モバイルゲームももちろん例外ではありません。ノーコードソリューションを使用すれば、アドバゲームの開発にかかる時間と費用を大幅に削減でき、一部のツールでは無料でシンプルなゲームを作ることも可能です。

アドバゲームのメリットは、インタースティシャル広告とは違い、ユーザー体験の妨げにならないことです。なぜなら、アドバゲーム自体がユーザー体験だからです。

製品を利用している人はブランドを認知し、そのアドバゲームを自ら探し求め、場合によっては、スマホにダウンロードまでした人かもしれません。こういった人々は非常に価値の高いユーザーです。

ブランドのモバイルゲームを制作する際、そのプレイヤーは基本的に、すでにその製品への関心を示している既存のオーディエンスになります。そのため、アプリ内特典をプレゼントしたり、その他特典のリターゲティング広告を表示したりするのに最適なターゲットと言えます。

また、アドバゲームの効果は簡単に計測できます。アプリと同様に、アドバゲームもユーザーに関する膨大なファーストパーティデータを生成するからです。

プライバシー規制により、サードパーティデータは取得しにくいと同時に信頼性に欠けるため、ユーザー自身から直接データを得ることが今後ますます重要になります。

アドバゲームは自社ブランドに適しているか

どの広告フォーマットにも言えることですが、アドバゲームが自社のブランドと成長目標にとって適したものかどうかを判断する必要があります。アドバゲームは、B2BやSaaSブランドよりも消費者向けブランドに適しているのは明らかでしょう。

とは言え、アドバゲームは各種広告タイプのメリットを持ち合わせており、ユーザーとの信頼関係を築きつつ、目障りになるような広告表示や計測をすることなく貴重なユーザーデータを収集できます。

ゲーム開発のハードルが下がり制作しやすくなる中、個性的でユーザーの注目を引きやすいこの新しい広告フォーマットを採用するブランドが、今後増えていくでしょう。

この広告手法を有効活用してブランド認知度をアップさせた成功事例をご覧ください。

Chipotle Scarecrow

米国を中心に展開するメキシコ料理のレストランチェーンの「Chipotle」は、Moonboots Studioと共同で無料のモバイルゲームを制作し、「Food with Integrity(誠実な食品)」キャンペーンを展開しました。

「Scarecrow(カカシ)」と題されたこのゲームは米国iOSアプリストアの無料アプリランキングで一気に急上昇し、15位にランクインするという結果になりました。

ブランド認知度向上を目標に掲げているアプリにとって、ブランドをできる限り多くの人の目に留まるようにすることが重要です。アプリの無料提供がその目標を達成する上での鍵となります。

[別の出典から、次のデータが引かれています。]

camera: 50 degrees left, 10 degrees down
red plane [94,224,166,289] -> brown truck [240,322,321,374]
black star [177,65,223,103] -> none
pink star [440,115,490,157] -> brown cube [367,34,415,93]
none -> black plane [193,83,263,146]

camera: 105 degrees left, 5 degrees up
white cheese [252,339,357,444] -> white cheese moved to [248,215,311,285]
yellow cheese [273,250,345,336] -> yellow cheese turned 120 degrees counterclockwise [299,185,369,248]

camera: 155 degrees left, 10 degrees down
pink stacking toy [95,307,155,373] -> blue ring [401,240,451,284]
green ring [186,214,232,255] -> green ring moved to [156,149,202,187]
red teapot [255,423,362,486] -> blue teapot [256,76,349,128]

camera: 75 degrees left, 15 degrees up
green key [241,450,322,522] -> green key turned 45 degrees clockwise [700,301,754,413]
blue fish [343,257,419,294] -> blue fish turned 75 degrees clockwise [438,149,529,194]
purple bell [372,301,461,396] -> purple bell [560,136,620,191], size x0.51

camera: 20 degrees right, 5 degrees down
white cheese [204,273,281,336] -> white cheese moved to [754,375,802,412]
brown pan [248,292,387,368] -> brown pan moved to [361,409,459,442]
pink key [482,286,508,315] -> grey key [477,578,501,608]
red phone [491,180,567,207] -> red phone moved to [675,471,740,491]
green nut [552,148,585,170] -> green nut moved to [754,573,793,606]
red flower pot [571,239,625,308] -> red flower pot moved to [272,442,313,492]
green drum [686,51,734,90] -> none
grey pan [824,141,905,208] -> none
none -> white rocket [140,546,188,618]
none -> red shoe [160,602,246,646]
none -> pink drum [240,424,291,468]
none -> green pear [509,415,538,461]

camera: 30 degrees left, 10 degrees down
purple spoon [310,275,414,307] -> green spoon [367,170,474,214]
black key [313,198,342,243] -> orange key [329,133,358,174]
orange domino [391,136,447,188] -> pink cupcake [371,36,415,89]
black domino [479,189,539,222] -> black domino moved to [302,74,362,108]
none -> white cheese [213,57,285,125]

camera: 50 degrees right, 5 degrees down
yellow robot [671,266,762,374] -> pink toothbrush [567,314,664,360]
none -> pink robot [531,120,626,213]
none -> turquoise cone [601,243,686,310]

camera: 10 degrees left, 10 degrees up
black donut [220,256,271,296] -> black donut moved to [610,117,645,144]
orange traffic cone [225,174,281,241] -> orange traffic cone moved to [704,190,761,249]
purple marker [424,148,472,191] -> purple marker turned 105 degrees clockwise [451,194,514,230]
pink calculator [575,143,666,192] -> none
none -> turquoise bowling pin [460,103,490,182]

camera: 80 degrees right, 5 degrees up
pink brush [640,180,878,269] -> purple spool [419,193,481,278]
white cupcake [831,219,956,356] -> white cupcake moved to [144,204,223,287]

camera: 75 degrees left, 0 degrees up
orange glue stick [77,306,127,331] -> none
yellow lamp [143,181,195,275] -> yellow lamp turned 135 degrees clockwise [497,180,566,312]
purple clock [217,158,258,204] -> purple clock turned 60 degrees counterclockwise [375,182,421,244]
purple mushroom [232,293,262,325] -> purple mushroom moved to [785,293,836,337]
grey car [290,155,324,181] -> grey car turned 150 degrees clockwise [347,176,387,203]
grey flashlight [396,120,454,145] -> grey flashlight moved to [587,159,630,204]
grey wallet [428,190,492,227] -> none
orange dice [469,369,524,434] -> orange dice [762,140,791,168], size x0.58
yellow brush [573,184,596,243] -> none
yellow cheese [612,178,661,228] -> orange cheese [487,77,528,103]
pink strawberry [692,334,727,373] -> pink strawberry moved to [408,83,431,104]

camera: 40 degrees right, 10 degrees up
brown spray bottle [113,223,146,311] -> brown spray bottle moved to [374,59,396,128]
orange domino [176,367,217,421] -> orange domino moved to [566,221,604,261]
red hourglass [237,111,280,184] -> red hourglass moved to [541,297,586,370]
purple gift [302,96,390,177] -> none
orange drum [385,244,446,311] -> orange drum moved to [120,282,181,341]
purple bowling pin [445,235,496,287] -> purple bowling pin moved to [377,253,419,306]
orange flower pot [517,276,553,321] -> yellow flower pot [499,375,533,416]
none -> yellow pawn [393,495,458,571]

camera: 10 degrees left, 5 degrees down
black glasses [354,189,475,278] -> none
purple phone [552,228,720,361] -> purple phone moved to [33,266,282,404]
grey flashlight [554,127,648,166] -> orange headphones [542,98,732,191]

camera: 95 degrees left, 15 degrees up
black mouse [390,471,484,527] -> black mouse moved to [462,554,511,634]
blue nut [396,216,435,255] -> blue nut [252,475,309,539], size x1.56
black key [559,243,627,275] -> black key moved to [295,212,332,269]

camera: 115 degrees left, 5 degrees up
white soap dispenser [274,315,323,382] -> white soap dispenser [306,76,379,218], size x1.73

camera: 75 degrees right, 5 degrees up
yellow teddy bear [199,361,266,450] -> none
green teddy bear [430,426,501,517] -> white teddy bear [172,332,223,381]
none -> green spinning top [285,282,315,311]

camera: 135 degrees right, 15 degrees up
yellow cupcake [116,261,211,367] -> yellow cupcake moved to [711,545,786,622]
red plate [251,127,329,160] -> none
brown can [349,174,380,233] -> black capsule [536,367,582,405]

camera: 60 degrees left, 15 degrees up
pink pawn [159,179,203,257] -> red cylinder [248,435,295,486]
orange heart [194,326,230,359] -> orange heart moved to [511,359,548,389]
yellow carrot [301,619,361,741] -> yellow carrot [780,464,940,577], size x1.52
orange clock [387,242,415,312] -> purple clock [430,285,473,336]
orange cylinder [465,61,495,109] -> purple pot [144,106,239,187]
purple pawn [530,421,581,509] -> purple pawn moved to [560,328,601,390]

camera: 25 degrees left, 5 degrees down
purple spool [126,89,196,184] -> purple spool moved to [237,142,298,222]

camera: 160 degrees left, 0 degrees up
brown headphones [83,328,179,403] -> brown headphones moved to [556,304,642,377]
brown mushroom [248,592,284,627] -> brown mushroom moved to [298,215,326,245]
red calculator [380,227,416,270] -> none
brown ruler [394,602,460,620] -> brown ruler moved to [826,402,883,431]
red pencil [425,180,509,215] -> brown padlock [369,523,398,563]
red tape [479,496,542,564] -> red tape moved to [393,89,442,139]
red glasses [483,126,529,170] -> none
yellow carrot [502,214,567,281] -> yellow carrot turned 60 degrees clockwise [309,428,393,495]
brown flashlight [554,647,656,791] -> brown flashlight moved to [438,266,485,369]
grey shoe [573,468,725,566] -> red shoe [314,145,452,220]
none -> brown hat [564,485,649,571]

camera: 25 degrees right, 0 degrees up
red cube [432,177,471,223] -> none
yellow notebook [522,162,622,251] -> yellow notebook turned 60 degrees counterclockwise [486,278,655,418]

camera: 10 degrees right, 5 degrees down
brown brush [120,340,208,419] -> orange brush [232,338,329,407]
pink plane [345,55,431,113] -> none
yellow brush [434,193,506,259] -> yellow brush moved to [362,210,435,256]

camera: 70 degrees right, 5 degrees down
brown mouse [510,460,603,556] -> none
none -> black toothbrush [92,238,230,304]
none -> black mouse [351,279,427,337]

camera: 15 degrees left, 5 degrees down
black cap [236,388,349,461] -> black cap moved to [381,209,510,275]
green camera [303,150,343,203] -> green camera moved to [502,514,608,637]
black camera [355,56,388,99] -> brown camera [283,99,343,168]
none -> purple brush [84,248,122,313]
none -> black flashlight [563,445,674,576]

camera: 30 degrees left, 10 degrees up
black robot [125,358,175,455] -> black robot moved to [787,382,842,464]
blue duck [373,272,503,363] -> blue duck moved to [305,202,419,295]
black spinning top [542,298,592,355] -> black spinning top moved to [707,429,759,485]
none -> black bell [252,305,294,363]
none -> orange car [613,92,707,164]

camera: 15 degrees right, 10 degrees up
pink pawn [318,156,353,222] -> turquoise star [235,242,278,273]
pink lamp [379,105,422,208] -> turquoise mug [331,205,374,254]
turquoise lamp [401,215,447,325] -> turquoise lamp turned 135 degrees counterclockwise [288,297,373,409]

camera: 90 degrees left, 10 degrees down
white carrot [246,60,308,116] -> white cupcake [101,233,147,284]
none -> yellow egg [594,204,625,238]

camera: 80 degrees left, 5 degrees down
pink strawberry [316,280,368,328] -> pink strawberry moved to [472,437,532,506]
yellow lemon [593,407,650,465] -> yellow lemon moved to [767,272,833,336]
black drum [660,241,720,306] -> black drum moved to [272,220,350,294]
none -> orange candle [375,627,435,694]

参考:[カンヌ速報]<PR Lions>「THE SCARECROW」CHIPTLE MEXICAN の作品について

Doritos VR Battle

超没入型体験が味わえるこのゲームでは、プレイヤーはVRヘッドセットを装着してモンスターがひしめき合う幾何学的な宇宙空間でバトルを繰り広げ、できる限り多くのドリトスを集めます。

プレイするにはユーザーがゲームとVRヘッドセットを購入しなければなりませんが、対象をある程度絞り込むことで投資対効果(ROI)をより確実にすることができます。

参考:Doritos VR Battle | YouTube動画

Magnum Pleasure Hunt

世界中で人気を誇るアイスクリームブランドの「Magnum」は、複数のブランドとのコラボにより、Web上でバーチャルトレジャーハントが楽しめるゲームを制作しました。

プレイヤーが参加ブランドのWebサイト上を冒険しながらチョコレートを探すこのゲームでは、ユーザーが友だちにチャレンジを挑んだり、ソーシャルメディアで結果をシェアできる機能が設けられ、ネット上で一気に話題になりました。

ゲーム発表後、サイト訪問者数はわずか7ヶ月で600万人以上を記録し、世界中の人々が合計何万時間にもおよぶゲームプレイを行ないました。ソーシャルメディアゲームはモバイルゲームの未来を担っています。

ユーザーが友だちとゲームの記録を競い、製品をシェアできるようにすることで、新規ユーザーを獲得するだけでなく、他の広告フォーマットに比べてアドバゲームがネット上で話題になる可能性がはるかに高くなります。